◆ TEXT BLOCK
++++++++

Roanoke Times Copyright (c) 1995, Landmark Communications, Inc. DATE: FRIDAY, February 22, 1991 TAG: 9102220697 SECTION: VIRGINIA PAGE: B-8 EDITION: EVENING SOURCE: Associated Press DATELINE: PANAMA CITY, PANAMA LENGTH: Medium
Dame Margot, a miracle of timelessness in the mercurial world of ballet, died of cancer in a Panama City hospital Thursday after eight months of hospitalization in Houston and the Panamanian capital.
She was to be buried today in Panama, her adopted country and the homeland of her late husband. Funeral services were to be held at St. Francis of Assisi Church in Panama City, followed by burial at Gardens of Peace cemetery.
Fellow artists remembered her for her personality, as well as the dancing that once brought her 48 curtain calls in her 1949 performance of "The Sleeping Beauty."
"She will be remembered as the greatest dancer ever," said Nureyev, the celebrated Russian dancer. "She will be remembered as the kindest person with great concern for everyone. I was just very happy to know her."
Nureyev was visibly shaken when told of her death on arrival in Chicago, where he was performing.
In New York, Mikhail Baryshnikov, who danced with Dame Margot several times, said she "was a lady wonderfully down to earth and yet with an astonishing spiritual grace."
Maina Gielgud, the artistic director of the Australian Ballet who once toured with Dame Margot, said, "She is the one who has done more to make dance a household name in her own time."
Queen Elizabeth II gave her the title of dame, the female equivalent of a knight, in 1956.

++++++++

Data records
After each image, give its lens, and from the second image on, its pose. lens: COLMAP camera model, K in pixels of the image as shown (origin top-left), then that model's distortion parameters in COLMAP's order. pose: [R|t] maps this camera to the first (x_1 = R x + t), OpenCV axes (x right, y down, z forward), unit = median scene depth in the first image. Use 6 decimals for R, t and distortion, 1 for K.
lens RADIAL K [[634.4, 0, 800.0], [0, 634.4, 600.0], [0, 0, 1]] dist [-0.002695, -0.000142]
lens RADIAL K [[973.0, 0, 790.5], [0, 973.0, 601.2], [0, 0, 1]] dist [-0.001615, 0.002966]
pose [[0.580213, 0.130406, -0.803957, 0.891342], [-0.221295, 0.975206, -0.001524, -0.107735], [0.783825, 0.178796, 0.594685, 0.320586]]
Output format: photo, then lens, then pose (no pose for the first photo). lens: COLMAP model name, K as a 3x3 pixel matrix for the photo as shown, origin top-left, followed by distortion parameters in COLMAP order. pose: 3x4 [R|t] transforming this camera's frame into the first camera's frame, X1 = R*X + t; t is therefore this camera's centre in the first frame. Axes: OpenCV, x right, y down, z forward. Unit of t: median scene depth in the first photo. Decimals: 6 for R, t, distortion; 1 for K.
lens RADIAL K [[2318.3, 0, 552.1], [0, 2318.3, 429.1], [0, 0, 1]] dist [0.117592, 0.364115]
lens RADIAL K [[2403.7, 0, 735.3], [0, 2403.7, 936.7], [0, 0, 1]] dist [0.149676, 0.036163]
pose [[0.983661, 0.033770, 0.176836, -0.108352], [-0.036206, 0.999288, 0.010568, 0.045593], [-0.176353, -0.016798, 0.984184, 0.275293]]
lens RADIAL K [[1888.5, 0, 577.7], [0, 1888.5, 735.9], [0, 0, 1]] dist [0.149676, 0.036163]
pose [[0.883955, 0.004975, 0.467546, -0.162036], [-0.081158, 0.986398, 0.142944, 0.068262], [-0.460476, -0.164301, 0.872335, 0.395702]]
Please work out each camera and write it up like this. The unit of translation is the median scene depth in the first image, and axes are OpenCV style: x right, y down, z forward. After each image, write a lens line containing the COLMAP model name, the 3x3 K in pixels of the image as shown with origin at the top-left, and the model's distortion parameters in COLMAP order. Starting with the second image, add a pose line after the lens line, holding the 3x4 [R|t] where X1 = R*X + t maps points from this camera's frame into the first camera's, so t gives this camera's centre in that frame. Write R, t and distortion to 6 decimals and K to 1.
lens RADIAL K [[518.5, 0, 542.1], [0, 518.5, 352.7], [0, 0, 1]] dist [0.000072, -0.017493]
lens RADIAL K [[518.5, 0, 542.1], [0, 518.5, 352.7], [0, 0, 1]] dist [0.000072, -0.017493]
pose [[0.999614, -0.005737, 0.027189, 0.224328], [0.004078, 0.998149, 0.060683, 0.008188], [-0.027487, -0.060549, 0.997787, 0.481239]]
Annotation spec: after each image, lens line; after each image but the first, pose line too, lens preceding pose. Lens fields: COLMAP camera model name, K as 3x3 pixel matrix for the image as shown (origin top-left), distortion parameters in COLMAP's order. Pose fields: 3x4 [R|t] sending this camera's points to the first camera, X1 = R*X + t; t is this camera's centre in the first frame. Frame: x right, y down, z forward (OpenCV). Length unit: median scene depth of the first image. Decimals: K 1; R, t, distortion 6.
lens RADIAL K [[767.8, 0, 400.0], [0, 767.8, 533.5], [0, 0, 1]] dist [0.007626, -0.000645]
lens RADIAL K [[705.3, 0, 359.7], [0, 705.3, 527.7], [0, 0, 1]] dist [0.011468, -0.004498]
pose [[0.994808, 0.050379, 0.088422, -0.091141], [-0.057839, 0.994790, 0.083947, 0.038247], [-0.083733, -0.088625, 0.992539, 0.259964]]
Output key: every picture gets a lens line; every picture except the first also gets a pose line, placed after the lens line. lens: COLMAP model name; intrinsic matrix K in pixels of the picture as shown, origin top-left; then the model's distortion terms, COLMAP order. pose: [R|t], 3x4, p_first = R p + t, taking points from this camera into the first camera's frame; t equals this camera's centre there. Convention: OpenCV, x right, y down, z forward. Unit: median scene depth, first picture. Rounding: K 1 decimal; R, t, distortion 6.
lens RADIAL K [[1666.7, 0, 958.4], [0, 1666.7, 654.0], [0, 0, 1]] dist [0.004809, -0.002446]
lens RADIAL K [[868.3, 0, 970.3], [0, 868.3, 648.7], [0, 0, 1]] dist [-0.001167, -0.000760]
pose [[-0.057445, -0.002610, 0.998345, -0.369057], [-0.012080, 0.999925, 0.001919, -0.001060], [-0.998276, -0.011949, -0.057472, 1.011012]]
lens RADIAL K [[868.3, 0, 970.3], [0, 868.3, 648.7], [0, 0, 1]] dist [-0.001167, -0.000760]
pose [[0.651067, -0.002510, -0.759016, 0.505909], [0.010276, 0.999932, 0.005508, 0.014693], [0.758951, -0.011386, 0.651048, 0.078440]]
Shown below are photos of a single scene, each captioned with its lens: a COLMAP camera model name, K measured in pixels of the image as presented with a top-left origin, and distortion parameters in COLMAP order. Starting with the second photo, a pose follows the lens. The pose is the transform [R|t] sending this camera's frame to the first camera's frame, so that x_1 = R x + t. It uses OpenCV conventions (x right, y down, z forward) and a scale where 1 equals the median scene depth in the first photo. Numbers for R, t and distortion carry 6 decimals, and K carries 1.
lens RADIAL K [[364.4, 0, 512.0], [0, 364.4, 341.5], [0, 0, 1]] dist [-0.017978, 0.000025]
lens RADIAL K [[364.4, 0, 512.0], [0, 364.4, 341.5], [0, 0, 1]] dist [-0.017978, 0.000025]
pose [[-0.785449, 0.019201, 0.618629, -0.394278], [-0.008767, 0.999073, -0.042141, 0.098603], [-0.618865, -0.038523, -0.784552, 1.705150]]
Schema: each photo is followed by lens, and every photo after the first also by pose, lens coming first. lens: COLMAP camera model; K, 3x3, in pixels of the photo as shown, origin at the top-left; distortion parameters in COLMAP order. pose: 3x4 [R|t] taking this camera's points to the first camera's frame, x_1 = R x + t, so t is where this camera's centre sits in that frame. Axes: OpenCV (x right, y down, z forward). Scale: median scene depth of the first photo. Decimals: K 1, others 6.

++++++++

◆ TASKS TO CARRY OUT
(a) In the news article on Dame Margot's death, how many curtain calls did her 1949 performance of "The Sleeping Beauty" bring her?
(b) Write the next part of the news article on Dame Margot's death, picking up after its final sentence.

◆ EXPECTED RESULTS
(a) 48 curtain calls.

(b)
Born Peggy Hookham in Reigate, Surrey, Britain, she spent much of her childhood in China with her family.
Discovered in the early 1930s by Dame Ninette de Valois, she joined the Vic-Wells Ballet, now the Royal Ballet, at 14. After two years, she was dancing lead roles and soon became prima ballerina of the company.
In 1962, she teamed up with Nureyev, launching a partnership with the Russian defector 20 years her junior. The pair starred in the Royal Ballet's premiere of "Romeo and Juliet" in 1965.
The ballet helped set the stage for Fonteyn-Nureyev fever: The pair became the darlings of dance and, in America, helped popularize ballet. Nureyev was young and virile, his youth inspiring Fonteyn to a new vibrancy.
Dame Margot was nearing 50 when in 1969, she and Nureyev premiered Roland Petit's "Pelleas and Melisande," set to a symphonic poem by Arnold Schoenberg.
As a dancer, Dame Margot had a body that was almost inconceivably supple and ruled by precision. Her turn-out was perfect; her line, clean and strong.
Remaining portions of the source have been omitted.